Not only can the Christmas season reveal confusion over the nature of evangelism, I believe it can also expose the confusion over what is meant by "Christ-centered." Recently, "Christ-centered" has become an adjective that can be placed before almost anything: Christ-centered music, Christ-centered preaching, Christ-centered hermeneutic, Christ-centered furniture padding. (Okay, I made one of those up.)
Though I've often called it a "Jesus hermeneutic" on my blog, I have no problem with the Christ-centered moniker. I think it aptly labels your intentions as keeping your focus on Christ. However, this term can usually bring difficulties from two directions:
- It's confusing at times to know what is meant by "Christ-centered." Do you mean it simply needs to name Jesus? Can Jesus be implied? If the focus is always Jesus, do you mean you are only appealing for people to get saved each time? Does this mean you allegorize to make obscure passages somehow about Jesus? Is it possible to mention Jesus yet not be Christ-centered? Strangely, there is a lot of confusion about the term.
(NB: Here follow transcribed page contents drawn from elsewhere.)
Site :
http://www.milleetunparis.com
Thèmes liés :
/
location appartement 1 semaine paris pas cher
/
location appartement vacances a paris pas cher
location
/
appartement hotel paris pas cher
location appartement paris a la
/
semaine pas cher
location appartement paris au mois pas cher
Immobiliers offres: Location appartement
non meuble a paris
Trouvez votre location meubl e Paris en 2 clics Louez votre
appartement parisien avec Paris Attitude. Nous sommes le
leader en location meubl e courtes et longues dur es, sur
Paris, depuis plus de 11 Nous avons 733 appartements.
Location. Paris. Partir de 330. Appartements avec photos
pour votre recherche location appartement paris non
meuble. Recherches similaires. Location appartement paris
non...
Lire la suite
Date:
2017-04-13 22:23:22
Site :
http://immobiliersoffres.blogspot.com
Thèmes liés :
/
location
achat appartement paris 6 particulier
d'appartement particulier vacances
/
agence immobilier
- It's offensive if it seems someone is suggesting you are not Christ-centered. Who wants to be told an element of life is not centered on Christ? Let alone, what minister wants to hear that his ministry is not centered on His Savior? If emotions escalate, it can seem like someone is saying your ministry is based on secular humanism or may even seem like the person is questioning your own salvation. Once the emotions are raised, no one is listening and lines seem to get drawn.
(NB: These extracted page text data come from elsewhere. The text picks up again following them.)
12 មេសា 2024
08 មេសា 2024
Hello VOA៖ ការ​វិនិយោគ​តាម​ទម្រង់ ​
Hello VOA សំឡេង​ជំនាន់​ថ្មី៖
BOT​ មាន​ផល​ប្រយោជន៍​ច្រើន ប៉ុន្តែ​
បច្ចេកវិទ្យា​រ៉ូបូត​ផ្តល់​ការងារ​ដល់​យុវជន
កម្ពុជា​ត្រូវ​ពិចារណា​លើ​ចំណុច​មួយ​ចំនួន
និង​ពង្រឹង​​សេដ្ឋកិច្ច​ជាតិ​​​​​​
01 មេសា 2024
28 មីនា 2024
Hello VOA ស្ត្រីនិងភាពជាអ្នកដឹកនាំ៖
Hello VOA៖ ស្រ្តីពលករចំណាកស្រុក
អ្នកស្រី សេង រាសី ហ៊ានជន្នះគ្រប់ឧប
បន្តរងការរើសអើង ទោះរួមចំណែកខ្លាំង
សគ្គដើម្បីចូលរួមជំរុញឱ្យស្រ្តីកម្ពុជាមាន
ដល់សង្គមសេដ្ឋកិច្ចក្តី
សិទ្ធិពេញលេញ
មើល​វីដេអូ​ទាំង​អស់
Let's just take preaching, for example (same principle could be applied to all other areas). What does it take to be a Christ-centered sermon? Is there a number of times the pastor must say Jesus? Is it the insertion of a first-time-gospel-invitation that makes it Christ-centered? Must the pastor always cross reference to the New Testament? Perhaps he must find a word directly from Jesus that is germane to the sermon theme?
While any of these elements may present themselves in a sermon, none is essential for a Christ-centered sermon. Theoretically, you could apply each of the above questions and still not be Christ-centered. Again, in theory (not like it is a goal), you could have little connection to these questions yet be Christ-centered. The best question to ask is:
Is Jesus the hero of your sermon?
Sally Lloyd-Jones loves to call Him "the Rescuer." (And I love that too!) Our attention is drawn to the fact that the Text is not about me, but its primary purpose is to reveal Him. (For even when the Text reveals my character and nature, the end result should be that it calls me to depend on Him.)
I've had the privilege of watching my wife deliver four children. Each time I witnessed the birthing event (and the 9.5 months that built up to it), I was struck by the bravery, toughness and selflessness necessary to usher in new life. However, those thoughts were never appropriated to my children. I never once looked at one of my babies as heroic in any fashion. No, I was amazed by my wife! I couldn't imagine enduring what she just did and was humbled to see the attitude by which she did it.
Christ's incarnation should humble us as well. However, if you segregate His incarnation from His crucifixion and resurrection, it really doesn't make much sense. Let the story end with Jesus in the manger and it really fails to be a heroic story. Yet this is exactly what so many do at Christmas time. (Perhaps this is why some elevate Mary to an undue nature; an understandable error if the focus is not kept on the heroic Christ.) A Christmas sermon isn't really a Christ-centered sermon unless it finds itself pointing to a Crucified, Risen and Exalted Savior! In the same way that His crucifixion would not have meant justification for us had He not become a "Second Adam" and took on flesh, the incarnation is not heroic unless He was born for the purpose dying as our sin substitute.
The Christmas season provides a great opportunity for evaluation. Pastor, do your sermons faithfully present Christ as the hero and you completely desolate without His work? Brother, do you neighbors hear not only that you believe in Jesus, but do they hear you explain the Person and Work of Jesus, chiefly directed at His work on the cross and resurrection? Friend, if your religious system makes you feel heroic by living up to the rules, no matter how much it considers those rules a reflection of "Lordship," such that you affirm Jesus as the hero, but claim some victory on your own, it simply isn't Christ-centered. Christ-centered does not mean you make Jesus a hero, it means you make Him the hero.
And in that sense, it is impossible to really be Christ-centered unless one is also Cross-centered.
So perhaps it would be better to say, "Merry Crossmas!"